## What is needed
Report every line in the listing below where the string "labels" shows up.

## Given data

☆ ☆ ☆

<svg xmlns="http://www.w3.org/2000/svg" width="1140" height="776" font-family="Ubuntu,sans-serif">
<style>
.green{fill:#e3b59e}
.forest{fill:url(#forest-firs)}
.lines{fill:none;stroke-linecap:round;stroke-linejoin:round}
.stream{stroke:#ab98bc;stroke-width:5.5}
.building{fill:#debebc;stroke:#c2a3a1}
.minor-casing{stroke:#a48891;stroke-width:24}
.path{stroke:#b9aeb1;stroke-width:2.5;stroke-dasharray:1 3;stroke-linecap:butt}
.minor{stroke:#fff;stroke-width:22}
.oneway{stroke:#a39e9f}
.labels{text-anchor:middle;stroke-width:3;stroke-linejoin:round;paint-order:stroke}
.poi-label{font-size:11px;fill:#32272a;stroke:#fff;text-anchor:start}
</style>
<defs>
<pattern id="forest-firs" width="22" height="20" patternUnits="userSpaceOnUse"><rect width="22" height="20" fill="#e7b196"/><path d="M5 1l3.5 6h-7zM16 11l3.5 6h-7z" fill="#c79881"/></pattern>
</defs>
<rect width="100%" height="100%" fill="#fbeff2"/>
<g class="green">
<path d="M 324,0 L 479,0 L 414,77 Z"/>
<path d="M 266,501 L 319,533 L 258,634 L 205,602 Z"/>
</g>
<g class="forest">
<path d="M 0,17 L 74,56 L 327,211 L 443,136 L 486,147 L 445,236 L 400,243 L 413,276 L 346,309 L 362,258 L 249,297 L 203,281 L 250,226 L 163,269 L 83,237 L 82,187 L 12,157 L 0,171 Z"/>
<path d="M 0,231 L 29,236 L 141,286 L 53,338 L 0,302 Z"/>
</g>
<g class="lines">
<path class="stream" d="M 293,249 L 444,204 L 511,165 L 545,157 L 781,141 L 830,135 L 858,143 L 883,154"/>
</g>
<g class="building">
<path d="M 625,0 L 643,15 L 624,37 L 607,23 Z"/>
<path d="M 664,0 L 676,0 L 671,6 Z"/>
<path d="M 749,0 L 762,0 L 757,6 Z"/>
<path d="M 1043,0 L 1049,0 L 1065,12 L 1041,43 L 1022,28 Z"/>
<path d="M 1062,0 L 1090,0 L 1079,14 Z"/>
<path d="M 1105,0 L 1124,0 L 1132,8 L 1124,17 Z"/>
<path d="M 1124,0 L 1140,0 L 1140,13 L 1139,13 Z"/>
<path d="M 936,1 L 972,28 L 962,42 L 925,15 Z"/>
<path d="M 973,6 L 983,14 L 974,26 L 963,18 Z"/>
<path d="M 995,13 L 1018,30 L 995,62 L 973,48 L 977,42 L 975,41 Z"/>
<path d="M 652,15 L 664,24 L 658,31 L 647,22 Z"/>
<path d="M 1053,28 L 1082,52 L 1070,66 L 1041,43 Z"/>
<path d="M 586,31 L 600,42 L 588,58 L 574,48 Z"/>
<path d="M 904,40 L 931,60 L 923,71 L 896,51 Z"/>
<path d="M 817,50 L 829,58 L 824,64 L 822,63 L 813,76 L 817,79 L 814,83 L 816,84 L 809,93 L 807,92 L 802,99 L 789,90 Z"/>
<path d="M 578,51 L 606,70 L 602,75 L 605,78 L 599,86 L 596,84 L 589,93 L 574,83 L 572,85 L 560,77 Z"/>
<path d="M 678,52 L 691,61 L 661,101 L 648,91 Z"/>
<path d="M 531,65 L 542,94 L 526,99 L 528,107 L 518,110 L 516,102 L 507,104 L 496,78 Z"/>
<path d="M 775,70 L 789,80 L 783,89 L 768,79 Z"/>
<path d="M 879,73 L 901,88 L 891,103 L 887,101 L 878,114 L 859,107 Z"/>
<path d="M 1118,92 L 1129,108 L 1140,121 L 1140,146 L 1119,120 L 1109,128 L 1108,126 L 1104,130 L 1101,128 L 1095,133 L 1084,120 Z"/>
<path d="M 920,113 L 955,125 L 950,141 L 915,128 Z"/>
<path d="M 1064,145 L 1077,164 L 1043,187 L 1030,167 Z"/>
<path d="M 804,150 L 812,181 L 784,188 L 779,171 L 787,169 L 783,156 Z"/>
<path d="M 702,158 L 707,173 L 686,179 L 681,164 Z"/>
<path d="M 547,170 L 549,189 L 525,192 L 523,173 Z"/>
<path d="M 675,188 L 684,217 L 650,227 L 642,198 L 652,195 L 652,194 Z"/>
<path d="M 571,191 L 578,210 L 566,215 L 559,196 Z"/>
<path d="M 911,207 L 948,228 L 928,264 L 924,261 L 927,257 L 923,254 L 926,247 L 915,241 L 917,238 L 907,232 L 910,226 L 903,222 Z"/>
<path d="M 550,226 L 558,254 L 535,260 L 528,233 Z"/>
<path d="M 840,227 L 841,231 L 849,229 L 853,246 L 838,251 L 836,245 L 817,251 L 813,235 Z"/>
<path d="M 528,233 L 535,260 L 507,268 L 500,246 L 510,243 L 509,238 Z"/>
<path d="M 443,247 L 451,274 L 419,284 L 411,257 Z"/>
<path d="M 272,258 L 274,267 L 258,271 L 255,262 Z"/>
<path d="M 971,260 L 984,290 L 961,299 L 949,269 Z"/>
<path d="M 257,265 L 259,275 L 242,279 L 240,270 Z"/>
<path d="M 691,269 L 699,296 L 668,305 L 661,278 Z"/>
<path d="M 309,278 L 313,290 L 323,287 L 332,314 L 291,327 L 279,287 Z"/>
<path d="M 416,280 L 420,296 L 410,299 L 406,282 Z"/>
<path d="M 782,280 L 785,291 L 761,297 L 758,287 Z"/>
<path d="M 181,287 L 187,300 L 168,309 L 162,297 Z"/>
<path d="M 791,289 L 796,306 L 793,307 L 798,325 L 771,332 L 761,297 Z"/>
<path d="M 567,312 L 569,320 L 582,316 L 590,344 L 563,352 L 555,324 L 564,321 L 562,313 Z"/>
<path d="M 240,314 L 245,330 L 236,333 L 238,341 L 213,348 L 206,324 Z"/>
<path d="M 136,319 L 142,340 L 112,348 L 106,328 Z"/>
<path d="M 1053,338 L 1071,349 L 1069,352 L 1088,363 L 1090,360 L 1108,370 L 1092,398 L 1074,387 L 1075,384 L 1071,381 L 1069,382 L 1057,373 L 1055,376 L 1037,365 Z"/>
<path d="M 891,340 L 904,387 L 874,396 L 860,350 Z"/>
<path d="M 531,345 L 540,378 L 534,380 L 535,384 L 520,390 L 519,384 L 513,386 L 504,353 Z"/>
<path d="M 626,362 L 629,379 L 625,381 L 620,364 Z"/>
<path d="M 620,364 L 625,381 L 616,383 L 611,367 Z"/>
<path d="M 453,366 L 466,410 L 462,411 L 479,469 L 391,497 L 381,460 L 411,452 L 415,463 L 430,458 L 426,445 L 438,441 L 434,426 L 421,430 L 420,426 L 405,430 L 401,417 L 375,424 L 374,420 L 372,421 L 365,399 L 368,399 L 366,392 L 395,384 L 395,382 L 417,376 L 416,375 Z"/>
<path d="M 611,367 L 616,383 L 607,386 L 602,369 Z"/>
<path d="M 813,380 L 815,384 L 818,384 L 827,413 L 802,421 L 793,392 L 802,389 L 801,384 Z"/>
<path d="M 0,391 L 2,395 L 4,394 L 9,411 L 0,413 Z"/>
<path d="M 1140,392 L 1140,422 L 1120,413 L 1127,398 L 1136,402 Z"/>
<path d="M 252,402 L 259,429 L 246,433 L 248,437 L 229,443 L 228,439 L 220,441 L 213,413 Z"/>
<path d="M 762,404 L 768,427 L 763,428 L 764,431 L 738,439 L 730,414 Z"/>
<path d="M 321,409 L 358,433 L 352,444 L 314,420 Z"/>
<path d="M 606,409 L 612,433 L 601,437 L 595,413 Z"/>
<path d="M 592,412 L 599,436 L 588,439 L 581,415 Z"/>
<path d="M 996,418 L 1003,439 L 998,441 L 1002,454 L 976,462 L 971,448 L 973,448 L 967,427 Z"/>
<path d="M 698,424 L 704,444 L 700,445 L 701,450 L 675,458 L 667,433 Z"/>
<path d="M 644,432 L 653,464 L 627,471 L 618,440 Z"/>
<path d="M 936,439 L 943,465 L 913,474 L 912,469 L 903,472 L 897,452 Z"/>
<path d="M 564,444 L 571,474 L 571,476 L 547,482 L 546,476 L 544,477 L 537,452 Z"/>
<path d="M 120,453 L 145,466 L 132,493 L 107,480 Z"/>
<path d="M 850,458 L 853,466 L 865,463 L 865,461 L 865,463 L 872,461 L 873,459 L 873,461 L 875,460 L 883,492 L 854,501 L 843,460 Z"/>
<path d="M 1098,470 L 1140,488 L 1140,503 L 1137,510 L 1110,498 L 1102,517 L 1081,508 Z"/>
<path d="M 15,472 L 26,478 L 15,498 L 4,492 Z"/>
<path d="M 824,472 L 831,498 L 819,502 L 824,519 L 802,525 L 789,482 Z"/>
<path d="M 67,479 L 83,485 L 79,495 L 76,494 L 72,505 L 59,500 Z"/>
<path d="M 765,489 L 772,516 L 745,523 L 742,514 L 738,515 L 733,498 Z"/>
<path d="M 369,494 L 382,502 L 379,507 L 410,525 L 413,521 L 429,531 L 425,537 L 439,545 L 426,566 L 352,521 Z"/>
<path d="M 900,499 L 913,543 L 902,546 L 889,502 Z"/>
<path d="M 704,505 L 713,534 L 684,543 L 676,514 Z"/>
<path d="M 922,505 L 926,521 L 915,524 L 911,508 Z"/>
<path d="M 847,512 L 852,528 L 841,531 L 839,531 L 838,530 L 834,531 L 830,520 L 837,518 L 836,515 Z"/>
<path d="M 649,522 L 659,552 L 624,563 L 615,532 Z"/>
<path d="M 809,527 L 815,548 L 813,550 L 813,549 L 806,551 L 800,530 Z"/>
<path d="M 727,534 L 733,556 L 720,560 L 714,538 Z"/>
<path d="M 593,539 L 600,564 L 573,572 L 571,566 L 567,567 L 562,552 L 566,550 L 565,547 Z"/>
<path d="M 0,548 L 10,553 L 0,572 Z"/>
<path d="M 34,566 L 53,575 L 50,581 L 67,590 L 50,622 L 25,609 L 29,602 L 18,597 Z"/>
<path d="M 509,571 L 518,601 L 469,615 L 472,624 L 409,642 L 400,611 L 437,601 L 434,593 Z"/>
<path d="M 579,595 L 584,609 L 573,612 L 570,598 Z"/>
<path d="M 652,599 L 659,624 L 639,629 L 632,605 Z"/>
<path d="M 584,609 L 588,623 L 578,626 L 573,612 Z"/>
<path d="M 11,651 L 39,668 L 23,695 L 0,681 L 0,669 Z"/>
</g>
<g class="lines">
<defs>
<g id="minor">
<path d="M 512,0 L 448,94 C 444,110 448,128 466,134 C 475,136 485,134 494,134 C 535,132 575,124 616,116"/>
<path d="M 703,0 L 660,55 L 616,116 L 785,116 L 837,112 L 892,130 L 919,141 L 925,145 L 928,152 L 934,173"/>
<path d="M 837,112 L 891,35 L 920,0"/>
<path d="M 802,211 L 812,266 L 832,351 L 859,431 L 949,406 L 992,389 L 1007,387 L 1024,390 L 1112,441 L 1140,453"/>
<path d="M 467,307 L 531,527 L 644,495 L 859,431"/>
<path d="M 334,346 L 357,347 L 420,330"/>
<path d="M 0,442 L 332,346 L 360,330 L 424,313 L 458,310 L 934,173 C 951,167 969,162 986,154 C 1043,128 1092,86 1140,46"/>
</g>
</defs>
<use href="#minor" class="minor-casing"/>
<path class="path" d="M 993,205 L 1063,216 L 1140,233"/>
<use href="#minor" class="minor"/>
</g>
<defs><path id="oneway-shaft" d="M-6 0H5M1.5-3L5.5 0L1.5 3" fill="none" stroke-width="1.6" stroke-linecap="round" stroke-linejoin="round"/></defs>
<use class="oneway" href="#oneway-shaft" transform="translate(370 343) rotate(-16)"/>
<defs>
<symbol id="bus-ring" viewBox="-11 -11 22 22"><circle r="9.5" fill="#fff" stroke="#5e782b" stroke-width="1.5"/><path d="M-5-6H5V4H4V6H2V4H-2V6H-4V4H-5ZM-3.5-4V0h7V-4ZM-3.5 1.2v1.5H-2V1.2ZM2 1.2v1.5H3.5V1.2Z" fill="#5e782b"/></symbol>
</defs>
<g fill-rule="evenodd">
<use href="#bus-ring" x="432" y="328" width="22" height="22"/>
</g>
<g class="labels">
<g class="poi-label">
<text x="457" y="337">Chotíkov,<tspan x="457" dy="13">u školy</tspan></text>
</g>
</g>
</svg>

☆ ☆ ☆

## Answer to the exercise
.labels{text-anchor:middle;stroke-width:3;stroke-linejoin:round;paint-order:stroke}
<g class="labels">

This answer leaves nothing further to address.